Structural characterizations confirmed that both materials share the same in-plane lattice, but only PI-DY2DP features axial Cu-N(pyridine) coordination bonds between adjacent layers. This interlayer coordination dramatically altered the electronic structure. Density functional theory (DFT) calculations revealed that while both materials have similar intralayer band dispersion, PI-DY2DP exhibits pronounced interlayer band dispersion along the stacking direction, leading to significantly reduced electron and hole effective masses (0.74 m₀ and 0.24 m₀, respectively). In contrast, PF-DY2DP showed nearly flat interlayer bands. Charge density difference analysis visualized enhanced electron delocalization across the pyridine-bridged layers in PI-DY2DP. Crucially, the calculated exciton binding energy (Eb) for PI-DY2DP was suppressed to well below thermal energy at room temperature (~25 meV), whereas PF-DY2DP retained a large Eb of ~130 meV.
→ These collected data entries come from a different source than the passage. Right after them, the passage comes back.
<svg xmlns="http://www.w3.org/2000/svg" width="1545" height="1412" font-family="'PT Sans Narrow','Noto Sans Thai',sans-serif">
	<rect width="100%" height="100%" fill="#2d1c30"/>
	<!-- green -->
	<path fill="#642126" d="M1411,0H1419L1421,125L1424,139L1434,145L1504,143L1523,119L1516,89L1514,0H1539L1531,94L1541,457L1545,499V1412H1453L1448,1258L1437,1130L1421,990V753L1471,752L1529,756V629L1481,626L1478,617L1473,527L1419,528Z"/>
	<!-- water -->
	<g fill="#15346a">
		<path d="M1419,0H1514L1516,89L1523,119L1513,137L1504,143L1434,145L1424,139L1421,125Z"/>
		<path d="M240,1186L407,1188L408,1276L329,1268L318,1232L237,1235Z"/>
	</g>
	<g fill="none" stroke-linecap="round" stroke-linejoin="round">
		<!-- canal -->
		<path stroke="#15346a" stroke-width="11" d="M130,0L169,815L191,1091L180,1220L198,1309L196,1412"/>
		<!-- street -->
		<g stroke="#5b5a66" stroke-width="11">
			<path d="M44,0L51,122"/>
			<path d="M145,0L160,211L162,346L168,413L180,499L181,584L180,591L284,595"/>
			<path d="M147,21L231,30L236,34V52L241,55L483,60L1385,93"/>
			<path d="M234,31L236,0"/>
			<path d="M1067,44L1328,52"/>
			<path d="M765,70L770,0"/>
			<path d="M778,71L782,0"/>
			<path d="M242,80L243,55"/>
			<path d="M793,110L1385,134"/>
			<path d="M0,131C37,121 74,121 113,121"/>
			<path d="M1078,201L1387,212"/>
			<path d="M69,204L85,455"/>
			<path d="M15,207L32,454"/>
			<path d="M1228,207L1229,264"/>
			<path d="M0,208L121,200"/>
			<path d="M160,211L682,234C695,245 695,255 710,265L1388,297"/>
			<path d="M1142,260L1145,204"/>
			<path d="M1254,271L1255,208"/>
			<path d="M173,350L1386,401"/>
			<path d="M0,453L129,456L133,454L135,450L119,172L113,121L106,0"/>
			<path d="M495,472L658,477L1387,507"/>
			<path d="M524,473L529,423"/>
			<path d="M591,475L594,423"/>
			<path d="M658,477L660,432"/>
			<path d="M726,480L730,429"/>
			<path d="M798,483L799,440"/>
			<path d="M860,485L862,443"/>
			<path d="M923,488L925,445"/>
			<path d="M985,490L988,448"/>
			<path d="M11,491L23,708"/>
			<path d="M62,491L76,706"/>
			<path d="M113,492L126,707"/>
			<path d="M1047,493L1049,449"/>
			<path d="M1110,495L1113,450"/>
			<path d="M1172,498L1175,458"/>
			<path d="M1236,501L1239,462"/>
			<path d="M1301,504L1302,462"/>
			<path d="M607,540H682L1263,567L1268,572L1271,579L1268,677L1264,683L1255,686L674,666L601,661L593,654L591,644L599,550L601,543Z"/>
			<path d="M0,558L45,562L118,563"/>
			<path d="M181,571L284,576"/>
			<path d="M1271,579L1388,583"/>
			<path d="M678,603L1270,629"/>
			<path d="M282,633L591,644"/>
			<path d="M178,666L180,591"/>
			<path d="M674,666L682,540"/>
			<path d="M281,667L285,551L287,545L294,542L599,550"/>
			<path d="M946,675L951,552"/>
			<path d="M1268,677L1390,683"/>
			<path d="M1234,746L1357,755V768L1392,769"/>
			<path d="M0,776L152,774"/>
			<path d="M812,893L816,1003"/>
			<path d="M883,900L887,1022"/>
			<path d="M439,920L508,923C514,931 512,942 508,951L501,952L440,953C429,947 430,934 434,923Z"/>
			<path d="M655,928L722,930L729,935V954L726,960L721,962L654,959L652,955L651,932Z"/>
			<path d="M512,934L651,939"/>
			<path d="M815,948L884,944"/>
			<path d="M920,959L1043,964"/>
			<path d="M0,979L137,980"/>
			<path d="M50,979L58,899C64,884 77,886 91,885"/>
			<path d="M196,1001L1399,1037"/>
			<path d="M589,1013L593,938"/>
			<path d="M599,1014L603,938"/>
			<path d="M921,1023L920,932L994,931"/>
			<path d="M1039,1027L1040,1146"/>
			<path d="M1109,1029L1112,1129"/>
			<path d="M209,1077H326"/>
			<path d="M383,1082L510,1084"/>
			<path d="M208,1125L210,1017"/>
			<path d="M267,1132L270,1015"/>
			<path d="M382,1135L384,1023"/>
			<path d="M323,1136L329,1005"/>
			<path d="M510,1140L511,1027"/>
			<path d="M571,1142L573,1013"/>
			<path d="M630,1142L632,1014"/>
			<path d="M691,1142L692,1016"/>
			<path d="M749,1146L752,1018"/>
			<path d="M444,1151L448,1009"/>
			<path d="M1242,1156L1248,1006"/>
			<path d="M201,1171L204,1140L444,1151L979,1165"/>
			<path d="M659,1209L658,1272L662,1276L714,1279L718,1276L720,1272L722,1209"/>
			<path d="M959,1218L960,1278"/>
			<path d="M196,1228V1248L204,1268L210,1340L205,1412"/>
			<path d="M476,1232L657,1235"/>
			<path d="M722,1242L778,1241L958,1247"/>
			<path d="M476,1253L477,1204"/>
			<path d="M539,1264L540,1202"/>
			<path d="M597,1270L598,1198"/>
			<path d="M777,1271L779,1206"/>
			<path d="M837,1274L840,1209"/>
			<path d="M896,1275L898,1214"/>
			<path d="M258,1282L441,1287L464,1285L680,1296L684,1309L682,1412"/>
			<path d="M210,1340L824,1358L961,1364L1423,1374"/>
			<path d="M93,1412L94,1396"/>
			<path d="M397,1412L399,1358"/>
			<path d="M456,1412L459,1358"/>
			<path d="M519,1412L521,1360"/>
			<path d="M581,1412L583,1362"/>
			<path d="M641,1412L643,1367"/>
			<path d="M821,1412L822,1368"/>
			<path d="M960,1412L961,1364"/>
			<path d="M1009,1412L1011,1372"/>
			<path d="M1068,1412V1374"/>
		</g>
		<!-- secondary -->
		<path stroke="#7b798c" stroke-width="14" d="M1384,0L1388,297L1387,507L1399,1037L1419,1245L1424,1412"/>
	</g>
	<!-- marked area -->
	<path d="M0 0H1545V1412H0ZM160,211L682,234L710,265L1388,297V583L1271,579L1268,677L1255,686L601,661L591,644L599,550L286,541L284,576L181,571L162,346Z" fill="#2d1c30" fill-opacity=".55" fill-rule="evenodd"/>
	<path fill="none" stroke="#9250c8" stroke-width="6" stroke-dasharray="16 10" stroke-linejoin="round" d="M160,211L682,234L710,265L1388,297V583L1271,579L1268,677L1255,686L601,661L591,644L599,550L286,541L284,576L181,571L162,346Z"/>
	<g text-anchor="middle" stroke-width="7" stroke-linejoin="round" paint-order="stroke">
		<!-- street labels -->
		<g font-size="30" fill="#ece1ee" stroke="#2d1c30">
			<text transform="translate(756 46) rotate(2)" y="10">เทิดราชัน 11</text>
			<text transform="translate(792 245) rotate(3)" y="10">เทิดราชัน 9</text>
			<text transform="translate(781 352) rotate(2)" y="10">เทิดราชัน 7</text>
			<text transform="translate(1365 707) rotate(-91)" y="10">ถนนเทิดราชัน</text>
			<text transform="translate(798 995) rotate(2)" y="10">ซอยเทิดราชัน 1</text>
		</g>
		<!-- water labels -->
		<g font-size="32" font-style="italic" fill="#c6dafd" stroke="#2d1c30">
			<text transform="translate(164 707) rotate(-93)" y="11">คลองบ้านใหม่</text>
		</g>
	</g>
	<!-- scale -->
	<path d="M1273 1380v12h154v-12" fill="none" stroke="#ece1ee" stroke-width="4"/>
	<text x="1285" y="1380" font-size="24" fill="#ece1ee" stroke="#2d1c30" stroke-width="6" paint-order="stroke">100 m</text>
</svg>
The profound impact of this electronic structure modification was directly probed using time-resolved terahertz spectroscopy (TRTS). PF-DY2DP showed no detectable photoconductivity, even at high photoexcitation densities, indicating that photogenerated species remain as tightly bound excitons. In stark contrast, PI-DY2DP exhibited an immediate, strong Drude-type photoconductivity response at low excitation densities. The analysis yielded a remarkably high room-temperature charge carrier mobility of nearly 500 cm² V⁻¹ s⁻¹ and an exceptionally high photon-to-free-carrier conversion yield (φ) of approximately 0.4 (40%). This performance surpasses that of many state-of-the-art organic and even some inorganic photoactive materials.
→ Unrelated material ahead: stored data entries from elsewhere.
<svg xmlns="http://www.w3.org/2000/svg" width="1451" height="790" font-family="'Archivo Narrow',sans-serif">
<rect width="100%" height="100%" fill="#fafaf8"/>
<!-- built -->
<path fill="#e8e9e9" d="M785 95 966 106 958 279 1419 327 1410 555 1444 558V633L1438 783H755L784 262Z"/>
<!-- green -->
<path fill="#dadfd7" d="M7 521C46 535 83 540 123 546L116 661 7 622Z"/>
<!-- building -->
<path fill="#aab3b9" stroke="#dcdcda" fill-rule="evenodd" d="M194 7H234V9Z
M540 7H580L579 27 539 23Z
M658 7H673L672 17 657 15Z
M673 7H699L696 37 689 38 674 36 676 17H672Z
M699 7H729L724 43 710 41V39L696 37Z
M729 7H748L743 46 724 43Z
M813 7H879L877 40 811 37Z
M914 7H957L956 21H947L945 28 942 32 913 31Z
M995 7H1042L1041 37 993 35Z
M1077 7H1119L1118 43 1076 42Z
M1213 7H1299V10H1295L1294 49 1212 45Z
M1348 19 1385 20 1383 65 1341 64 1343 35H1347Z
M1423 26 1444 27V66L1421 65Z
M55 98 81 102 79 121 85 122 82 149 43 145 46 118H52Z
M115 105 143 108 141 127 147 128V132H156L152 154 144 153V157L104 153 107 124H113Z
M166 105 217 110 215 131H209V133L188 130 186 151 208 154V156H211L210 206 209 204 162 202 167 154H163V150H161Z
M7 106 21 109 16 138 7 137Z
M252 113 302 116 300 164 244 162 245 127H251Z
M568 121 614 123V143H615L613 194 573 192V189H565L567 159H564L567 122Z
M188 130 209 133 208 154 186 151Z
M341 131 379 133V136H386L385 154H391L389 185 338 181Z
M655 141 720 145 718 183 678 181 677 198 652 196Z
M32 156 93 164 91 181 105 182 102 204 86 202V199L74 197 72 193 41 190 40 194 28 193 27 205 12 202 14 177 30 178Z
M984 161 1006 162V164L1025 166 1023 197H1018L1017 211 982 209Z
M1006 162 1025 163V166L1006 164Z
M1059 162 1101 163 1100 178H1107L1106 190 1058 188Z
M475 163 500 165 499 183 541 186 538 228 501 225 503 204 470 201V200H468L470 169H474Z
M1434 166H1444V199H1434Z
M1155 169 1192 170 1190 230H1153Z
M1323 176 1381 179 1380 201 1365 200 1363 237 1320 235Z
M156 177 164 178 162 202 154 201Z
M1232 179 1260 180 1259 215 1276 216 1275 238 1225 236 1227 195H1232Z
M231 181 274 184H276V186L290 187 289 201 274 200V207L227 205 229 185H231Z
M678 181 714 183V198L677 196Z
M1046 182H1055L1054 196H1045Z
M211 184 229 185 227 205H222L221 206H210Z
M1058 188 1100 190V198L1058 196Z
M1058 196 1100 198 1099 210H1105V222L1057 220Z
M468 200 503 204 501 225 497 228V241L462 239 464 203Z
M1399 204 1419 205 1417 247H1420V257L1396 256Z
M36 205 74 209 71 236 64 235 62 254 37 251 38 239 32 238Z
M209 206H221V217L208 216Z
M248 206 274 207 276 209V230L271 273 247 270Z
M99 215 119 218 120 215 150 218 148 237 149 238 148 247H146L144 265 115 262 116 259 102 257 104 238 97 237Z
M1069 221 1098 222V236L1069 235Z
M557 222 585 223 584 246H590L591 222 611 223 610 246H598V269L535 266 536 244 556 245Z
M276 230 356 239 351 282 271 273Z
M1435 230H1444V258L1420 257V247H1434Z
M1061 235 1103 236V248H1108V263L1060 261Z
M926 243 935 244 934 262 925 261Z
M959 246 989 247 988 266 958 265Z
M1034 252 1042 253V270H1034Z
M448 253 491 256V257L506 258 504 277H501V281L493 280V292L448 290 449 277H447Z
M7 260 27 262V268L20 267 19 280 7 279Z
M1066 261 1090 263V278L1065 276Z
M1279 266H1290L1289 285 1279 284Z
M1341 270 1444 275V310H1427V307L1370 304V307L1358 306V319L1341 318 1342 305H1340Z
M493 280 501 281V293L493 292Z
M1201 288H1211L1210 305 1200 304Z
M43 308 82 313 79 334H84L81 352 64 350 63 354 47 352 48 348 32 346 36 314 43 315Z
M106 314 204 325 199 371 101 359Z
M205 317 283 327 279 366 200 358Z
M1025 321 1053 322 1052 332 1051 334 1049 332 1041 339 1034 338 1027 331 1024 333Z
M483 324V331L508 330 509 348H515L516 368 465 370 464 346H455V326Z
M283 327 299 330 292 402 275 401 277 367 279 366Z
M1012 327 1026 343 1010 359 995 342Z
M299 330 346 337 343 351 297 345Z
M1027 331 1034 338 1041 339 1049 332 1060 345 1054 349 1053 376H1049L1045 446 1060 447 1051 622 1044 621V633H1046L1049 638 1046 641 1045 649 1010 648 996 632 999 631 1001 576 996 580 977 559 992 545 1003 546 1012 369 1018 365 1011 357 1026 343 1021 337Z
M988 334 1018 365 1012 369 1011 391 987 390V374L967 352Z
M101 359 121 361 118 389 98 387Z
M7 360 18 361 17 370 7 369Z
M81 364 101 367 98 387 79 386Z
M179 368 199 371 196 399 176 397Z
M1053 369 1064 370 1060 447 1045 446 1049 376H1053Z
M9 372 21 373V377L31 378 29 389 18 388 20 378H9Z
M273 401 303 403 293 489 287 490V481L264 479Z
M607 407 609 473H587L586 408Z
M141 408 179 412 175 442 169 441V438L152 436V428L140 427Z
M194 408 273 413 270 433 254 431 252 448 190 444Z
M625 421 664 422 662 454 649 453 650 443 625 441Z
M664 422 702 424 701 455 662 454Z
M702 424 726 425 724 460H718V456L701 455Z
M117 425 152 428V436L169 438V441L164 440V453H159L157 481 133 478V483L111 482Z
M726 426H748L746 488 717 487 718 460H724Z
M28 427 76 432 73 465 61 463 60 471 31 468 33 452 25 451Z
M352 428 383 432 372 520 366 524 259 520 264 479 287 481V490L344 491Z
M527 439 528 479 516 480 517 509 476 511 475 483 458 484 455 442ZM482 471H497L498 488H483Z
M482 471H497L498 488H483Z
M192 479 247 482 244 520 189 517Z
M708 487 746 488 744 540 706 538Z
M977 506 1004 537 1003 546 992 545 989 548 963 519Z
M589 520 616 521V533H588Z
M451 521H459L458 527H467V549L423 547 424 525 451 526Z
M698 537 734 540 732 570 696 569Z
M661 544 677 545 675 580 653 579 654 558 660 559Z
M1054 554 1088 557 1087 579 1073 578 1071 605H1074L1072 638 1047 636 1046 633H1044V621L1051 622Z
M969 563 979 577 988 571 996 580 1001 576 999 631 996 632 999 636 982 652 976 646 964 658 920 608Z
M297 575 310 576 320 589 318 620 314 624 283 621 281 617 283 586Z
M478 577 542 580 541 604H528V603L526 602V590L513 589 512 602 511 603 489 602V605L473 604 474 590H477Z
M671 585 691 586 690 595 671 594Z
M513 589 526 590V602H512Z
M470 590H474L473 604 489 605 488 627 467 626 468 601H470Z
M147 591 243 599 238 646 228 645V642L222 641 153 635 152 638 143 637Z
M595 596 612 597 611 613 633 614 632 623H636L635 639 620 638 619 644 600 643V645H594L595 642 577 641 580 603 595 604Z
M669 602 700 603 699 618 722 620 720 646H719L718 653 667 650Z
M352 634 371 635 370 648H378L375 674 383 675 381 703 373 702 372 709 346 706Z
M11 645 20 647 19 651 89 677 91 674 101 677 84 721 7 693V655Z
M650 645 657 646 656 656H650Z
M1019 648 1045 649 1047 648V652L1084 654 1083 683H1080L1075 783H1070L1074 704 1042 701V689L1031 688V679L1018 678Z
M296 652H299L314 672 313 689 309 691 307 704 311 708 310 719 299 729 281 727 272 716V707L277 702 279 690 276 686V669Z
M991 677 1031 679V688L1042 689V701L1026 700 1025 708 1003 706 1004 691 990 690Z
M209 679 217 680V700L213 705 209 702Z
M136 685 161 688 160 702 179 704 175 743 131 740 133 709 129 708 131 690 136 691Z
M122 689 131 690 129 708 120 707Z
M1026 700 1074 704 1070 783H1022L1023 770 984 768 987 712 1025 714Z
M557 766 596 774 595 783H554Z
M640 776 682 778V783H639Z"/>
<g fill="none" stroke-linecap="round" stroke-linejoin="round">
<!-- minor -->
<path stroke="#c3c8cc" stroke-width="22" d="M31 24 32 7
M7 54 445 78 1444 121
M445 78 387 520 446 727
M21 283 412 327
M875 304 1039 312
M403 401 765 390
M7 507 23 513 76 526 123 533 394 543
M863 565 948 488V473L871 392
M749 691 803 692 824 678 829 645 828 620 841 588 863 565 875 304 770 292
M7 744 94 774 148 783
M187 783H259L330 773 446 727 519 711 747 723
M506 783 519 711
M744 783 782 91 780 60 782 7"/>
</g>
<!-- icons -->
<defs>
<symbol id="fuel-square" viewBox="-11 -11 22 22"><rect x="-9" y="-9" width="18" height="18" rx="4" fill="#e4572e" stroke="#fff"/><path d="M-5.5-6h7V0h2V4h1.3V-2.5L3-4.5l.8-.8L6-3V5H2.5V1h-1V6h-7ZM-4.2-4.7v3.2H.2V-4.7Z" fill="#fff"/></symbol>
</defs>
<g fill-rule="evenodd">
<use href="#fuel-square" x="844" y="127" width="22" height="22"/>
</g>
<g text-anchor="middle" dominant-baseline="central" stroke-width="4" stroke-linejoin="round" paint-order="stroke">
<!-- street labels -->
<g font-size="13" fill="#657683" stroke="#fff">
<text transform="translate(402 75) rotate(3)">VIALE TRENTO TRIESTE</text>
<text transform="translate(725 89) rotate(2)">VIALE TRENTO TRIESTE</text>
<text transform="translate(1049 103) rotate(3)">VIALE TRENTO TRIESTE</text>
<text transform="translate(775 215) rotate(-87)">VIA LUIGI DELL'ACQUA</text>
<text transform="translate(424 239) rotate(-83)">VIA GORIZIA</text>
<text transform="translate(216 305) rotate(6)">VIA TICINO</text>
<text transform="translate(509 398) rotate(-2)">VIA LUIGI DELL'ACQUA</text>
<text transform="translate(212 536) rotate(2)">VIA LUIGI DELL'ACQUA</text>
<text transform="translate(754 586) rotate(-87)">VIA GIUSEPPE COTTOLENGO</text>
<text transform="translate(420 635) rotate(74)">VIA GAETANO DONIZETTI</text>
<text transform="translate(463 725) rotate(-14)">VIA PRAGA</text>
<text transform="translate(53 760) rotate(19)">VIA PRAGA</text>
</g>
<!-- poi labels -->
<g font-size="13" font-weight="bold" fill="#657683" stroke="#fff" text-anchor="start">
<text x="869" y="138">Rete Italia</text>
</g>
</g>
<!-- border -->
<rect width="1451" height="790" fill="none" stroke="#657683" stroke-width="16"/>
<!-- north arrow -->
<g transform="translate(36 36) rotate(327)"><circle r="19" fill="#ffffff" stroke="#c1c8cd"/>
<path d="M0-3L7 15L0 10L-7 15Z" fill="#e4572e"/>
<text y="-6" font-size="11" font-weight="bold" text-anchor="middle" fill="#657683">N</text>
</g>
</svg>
In conclusion, the work demonstrates that engineered interlayer coordination—transforming weak van der Waals stacking into a coherent, electronically coupled architecture—serves as a powerful and previously underexplored design parameter. It simultaneously suppresses excitonic effects and preserves band-like transport, thereby directly addressing the core challenge in organic optoelectronics. This strategy opens a new pathway for developing highly efficient organic-based photovoltaics, photodetectors, and other light-to-electricity conversion devices.